• Justice@lemmygrad.ml
    ·
    3 months ago

    Let me refer you to the classic case of past allies turned enemies of the US: Saddam Hussein and Muammar Gaddafi.

    What do these three men (including Putin) have in common? They made deals with the US/NATO powers generally to gain/stay in power and when they eventually stopped playing the little games that the US demanded they play they were unceremoniously denounced and eventually taken down. Well, Putin still remains mostly because (imo) he inherited the old USSR military assets including nukes which de facto made him untouchable in several ways.

    Putin was helped into power because the west expected him to bend over and gut his own country (former USSR industries) for the profits of the west (mostly). In return, Putin expected to be treated as an equal to any western nation. Perhaps like an eastern Germany.

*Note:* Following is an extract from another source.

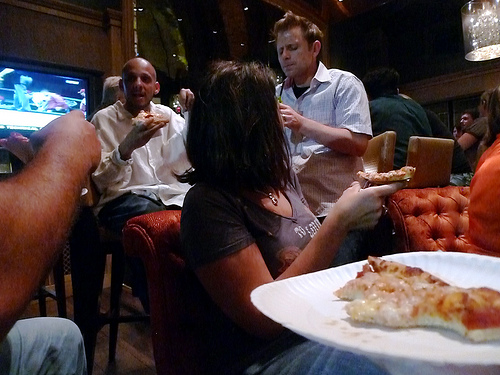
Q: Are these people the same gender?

    Unfortunately for him, Russians, and the world now, the western leaders never had any intention of treating a Russian as an equal. They just wanted their industries, their oil and gas, and for Putin to facilitate all of it. Eventually be caught on to the fact that many in the US gov would never accept his new capitalist Russia no matter how much he bent for them and conceded to them, so he stopped playing their games. He's been demonized by the state, and thus the media as its mouthpiece, since.

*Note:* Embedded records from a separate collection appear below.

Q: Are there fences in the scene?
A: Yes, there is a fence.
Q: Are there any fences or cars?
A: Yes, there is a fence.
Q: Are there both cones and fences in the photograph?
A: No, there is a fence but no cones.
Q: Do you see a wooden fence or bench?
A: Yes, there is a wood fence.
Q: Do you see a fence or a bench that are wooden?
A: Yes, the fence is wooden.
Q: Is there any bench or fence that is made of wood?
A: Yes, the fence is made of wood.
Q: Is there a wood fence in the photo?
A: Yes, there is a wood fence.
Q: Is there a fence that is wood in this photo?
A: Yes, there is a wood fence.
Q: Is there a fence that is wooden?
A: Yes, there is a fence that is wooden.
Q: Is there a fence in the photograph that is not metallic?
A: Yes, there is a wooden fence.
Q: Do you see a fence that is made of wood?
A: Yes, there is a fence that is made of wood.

    • ashinadash [she/her, comrade/them]
      ·
      3 months ago

      Eventually be caught on to the fact that many in the US gov would never accept his new capitalist Russia no matter how much he bent for them and conceded to them,

      It would be cool if he would take this knowledge and stop having a reactionary, queerphobic capitalist state. Maybe build a lil tiny percentage of communism?

      • Justice@lemmygrad.ml
        ·
        3 months ago

        That would be cool

        But unfortunately Putin was also chosen because he's a reactionary and obviously favors capitalism. And that's especially never gonna change now that he has acquired so much personal wealth.

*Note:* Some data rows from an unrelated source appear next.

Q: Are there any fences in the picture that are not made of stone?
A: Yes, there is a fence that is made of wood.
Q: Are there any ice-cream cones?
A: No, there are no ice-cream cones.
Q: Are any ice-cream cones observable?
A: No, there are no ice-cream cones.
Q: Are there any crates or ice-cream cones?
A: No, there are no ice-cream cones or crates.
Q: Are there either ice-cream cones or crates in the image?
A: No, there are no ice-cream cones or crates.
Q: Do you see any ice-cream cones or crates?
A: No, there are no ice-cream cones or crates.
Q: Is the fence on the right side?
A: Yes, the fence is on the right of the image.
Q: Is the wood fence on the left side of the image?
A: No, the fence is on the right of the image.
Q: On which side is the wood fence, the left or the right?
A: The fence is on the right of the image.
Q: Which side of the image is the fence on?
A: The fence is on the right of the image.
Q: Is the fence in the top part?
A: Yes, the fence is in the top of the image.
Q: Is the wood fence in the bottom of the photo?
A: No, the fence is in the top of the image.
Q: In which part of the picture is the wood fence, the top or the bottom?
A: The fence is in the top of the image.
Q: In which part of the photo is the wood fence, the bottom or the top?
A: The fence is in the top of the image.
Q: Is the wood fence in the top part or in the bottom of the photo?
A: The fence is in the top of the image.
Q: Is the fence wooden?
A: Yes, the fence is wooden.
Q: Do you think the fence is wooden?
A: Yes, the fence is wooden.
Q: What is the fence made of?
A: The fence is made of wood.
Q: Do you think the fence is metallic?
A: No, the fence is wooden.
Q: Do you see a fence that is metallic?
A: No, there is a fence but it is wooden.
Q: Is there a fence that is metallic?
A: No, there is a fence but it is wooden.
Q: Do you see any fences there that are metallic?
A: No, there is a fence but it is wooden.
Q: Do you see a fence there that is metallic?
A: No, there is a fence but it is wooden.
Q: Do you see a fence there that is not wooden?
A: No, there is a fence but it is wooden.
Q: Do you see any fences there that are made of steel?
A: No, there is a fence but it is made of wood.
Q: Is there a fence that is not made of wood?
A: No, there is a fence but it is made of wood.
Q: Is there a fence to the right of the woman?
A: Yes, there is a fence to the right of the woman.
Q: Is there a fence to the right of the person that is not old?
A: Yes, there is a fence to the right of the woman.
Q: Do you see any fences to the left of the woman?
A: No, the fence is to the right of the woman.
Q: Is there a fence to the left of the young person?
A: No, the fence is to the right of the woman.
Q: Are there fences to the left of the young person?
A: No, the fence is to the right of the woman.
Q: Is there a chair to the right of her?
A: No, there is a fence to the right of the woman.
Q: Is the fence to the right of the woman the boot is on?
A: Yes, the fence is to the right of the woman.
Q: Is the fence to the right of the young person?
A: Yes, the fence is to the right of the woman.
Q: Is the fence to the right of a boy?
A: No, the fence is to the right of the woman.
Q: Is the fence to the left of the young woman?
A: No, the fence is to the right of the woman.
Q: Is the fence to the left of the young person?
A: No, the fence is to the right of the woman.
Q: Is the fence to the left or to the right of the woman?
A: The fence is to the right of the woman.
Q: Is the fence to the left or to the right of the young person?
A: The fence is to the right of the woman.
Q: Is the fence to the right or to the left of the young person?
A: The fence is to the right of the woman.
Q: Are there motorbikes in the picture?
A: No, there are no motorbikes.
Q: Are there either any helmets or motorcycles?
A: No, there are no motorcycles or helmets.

        Basically he doesn't disagree with most reactionary views that those in the West hold. They just refuse to accept him for partly racist, partly material reasons. The chances of him rebuilding any sort of communism in Russia is basically below zero though. I wish it weren't true, but that's reality.

        • ashinadash [she/her, comrade/them]
          ·
          3 months ago

          Guy who is on the receiving end of western capitalist hedgemony's wrath, and decides to continue being reactionary. Sadly, many such cases

  • Infamousblt [any]
    ·
    3 months ago

    Libs get mad about the things they support all the time. Go ask libs in the 80s how they felt about our brave Mujahideen fighters for instance. Ask libs in 20 years how they feel about all the nazis in Ukraine they've spent the last couple of years arming to the teeth. When you live in idealism rather than materialism your viewpoints change with the wind

  • Zuzak [fae/faer, she/her]
    ·
    3 months ago

    Liberals don't do historical analysis, they just chase after the shiny red dot wherever the state department points the laser pointer. These people have blind faith that US-backed regime change can solve every problem and simply ignore all the times it's failed or created new problems. Deeply unserious people.

  • Red_Sunshine_Over_Florida [he/him]
    ·
    edit-2
    3 months ago

    The average Westerner is mad at Putin because the TV man told them to be that way. If Navalny had somehow managed to unseat him but, still piss off the West for whatever reason, the TV man would do a 180 and tell everybody in America to be mad at Navalny.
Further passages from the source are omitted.